Jeromy Cox assure une unité de ton avec sa mise en couleurs qui participe à montrer au lecteur que tous les récits se passent bien dans le même environnement (la DMZ), qu'ils sont juste vus par les yeux d'individus différents.
Andrea Mutti utilise des traits fins et secs, un peu adoucis par la mise en couleurs. Il reste dans un registre descriptif, avec un art consommé pour donner une sensation de fort niveau de détails, sans que ses cases n'en deviennent illisibles, grâce à une habile gestion des textures. le lecteur se rend vite compte que Zee Hernandez joue en fait un rôle très secondaire, ce qui ne rend pas le récit inintéressant pour autant. le scénariste revient sur le fait qu'une personne venant du dehors, ne vivant pas dans la DMZ, n'a aucune chance de pouvoir donner le change, de faire croire qu'elle en est un habitant.

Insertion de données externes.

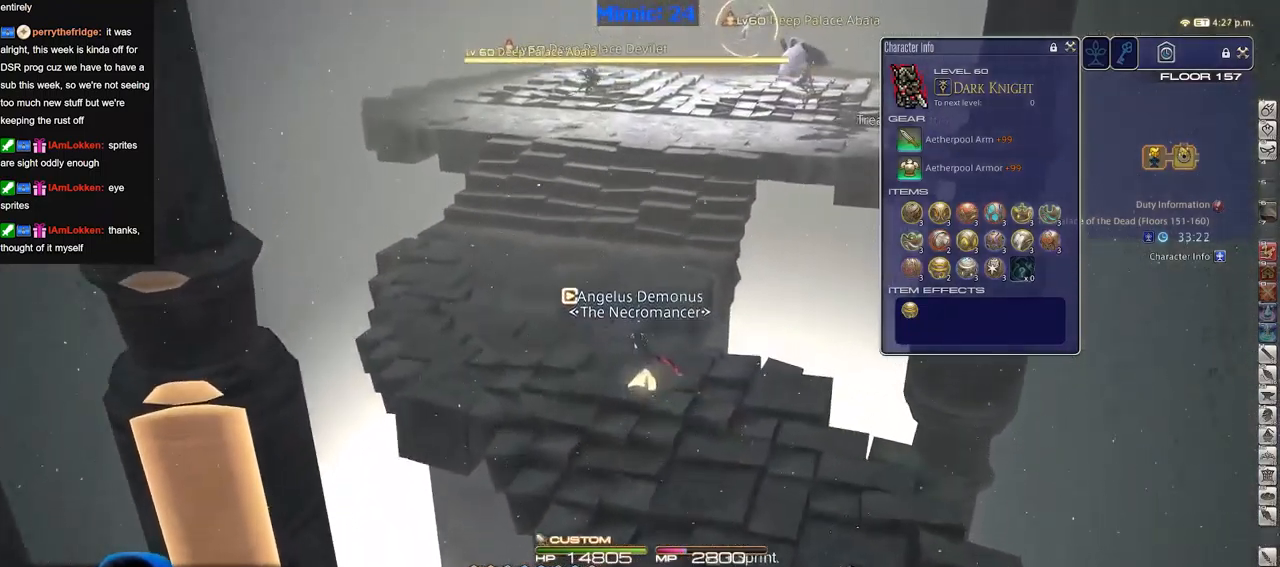
{"keys": [], "events": []}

Il sait montrer, plutôt qu'expliquer, que les conditions de vie des habitants de la DMZ participent à en faire une communauté, des individus qui reconnaissent les signes de l'adaptation à ces conditions de vie. Wood se montre encore plus subtil dans la relation qui s'installe entre l'homme armé et une des femmes présente, en montrant que cet homme n'a pas les capacités de s'adapter, de reconnaitre et d'accepter ces conditions de vie si éloignées de son expérience de vie.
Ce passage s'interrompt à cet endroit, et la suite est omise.